Pasien yang terjangkit monkey pox menunjukkan gejala demam, sakit, pembengkakan kelenjar getah bening, serta ruam kulit. Hal ini dapat menyebabkan komplikasi serius seperti pneumonia atau bahkan kematian dalam beberapa kasus.

Penularan “dari manusia ke manusia”, dapat terjadi karena adanya kontak dekat dengan sekresi saluran pernapasan penderita. Selain itu, bisa pula disebabkan karena terkontaminasi oleh cairan pasien yang terinfeksi.

Belum masuk Indonesia

Kendati sudah terdeteksi di Singapura, namun Kementerian Kesehatan memastikan penularan cacar monyet belum sampai ke Indonesia.

Menteri Kesehatan, Nila Moeloek, mengatakan saat ini pihaknya tengah memperketat pengawasan masuknya orang dari pintu-pintu perbatasan baik dari udara maupun laut.

“Kami sudah siagakan Kantor Kesehatan Pelabuhan (KKP) Batam sebagai salah satu pintu masuk utama dari Singapura. Begitu juga dengan Bandara Soekarno-Hatta (Tangerang),” ujar Nila di Kantor Staf Presiden (KSP), Selasa (14/5/2019), sebagaimana dinukil dari Beritagar.id.

Pada lokasi-lokasi tersebut, sambung Nila, telah disiapkan alat pendeteksi suhu tubuh khusus yang mampu memberikan sinyal jika seseorang dalam kondisi yang perlu diwaspadai.

“Bentuknya screening demam, ukur temperatur. Seperti CCTV gitu. Jadi kalau Anda demam dan lewat situ, di layar gambarnya jadi merah-merah gitu ya,” kata Nila.

Walau demikian, Nila mengakui bahwa tak semua pelabuhan dan bandara memiliki alat pendeteksi tersebut.

Namun ia memastikan bahwa pihaknya telah mempersiapkan rumah sakit khusus untuk perawatan jikalau penyakit itu pada akhirnya berhasil masuk ke Indonesia.

Setidaknya ada dua tempat perawatan yang sudah disiapkan pemerintah untuk mengantisipasi jika ada pasien yang tertular.
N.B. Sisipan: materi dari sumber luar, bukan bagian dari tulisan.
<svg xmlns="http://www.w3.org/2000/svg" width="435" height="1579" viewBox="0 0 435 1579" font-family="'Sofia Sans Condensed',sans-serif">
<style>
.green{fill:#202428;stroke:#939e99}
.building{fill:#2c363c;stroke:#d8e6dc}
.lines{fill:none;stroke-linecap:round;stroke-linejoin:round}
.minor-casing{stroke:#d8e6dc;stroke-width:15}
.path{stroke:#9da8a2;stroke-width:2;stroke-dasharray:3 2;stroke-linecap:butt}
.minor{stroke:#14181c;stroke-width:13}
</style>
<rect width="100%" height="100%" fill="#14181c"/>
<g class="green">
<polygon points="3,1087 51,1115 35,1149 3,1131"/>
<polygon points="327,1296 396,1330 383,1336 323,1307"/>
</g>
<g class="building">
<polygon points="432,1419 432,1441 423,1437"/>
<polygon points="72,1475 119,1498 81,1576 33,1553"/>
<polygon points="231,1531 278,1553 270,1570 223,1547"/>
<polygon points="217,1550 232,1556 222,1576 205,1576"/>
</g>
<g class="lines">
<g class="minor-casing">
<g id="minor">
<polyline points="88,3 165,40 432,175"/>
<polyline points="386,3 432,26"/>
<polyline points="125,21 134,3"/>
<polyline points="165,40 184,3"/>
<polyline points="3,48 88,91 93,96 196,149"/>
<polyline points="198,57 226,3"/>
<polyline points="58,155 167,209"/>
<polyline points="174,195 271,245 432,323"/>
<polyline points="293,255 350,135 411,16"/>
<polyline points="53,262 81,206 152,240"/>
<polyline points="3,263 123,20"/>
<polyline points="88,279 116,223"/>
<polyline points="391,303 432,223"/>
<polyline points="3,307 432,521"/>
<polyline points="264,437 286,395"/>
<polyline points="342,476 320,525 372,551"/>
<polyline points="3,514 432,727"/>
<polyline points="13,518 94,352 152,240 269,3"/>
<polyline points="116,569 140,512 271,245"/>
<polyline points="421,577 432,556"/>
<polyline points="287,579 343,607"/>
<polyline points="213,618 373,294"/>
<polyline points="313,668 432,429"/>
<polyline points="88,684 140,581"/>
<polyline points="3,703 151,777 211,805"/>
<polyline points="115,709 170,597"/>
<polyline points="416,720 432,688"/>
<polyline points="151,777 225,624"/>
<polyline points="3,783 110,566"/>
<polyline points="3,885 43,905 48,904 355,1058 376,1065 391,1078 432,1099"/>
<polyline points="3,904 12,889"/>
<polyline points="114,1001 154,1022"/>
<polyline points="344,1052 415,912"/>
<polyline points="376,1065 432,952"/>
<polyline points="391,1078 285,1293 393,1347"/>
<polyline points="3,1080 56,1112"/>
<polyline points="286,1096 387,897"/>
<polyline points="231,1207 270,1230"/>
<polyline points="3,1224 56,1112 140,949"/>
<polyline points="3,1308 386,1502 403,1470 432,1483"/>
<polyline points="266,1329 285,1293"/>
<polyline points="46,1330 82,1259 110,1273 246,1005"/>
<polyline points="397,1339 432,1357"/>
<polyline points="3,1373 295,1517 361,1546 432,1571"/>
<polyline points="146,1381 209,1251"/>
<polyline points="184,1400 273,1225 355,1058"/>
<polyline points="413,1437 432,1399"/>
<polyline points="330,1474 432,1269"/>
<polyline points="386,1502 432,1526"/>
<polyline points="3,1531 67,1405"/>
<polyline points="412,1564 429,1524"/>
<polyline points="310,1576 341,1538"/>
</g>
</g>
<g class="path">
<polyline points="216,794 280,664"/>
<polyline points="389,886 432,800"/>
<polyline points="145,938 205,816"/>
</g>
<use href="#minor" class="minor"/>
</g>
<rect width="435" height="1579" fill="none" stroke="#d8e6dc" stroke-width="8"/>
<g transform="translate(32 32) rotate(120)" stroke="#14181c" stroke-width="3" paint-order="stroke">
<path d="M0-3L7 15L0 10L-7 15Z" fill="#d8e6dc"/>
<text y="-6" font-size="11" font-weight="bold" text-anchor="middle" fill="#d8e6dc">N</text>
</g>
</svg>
Dua tempat perawatan itu adalah RSUD Embung Fatimah dan RS Otorita Batam (BIFZA).

Menkes juga mengimbau masyarakat untuk senantiasa menjaga kesehatan dan pola hidup lantaran penyakit ini bisa menular apalagi jika daya tubuh sedang menurun.

Satu hal yang perlu masyarakat ketahui, kata Nila, vaksin untuk penyakit ini belum ditemukan. Sebaliknya, karena penyakit ini disebabkan oleh virus, maka yang perlu dikhawatirkan adalah penyebaran bisa begitu mudah dan cepat. Maka langkah terbaik adalah dengan menjaga kesehatan dan kebersihan lingkungan.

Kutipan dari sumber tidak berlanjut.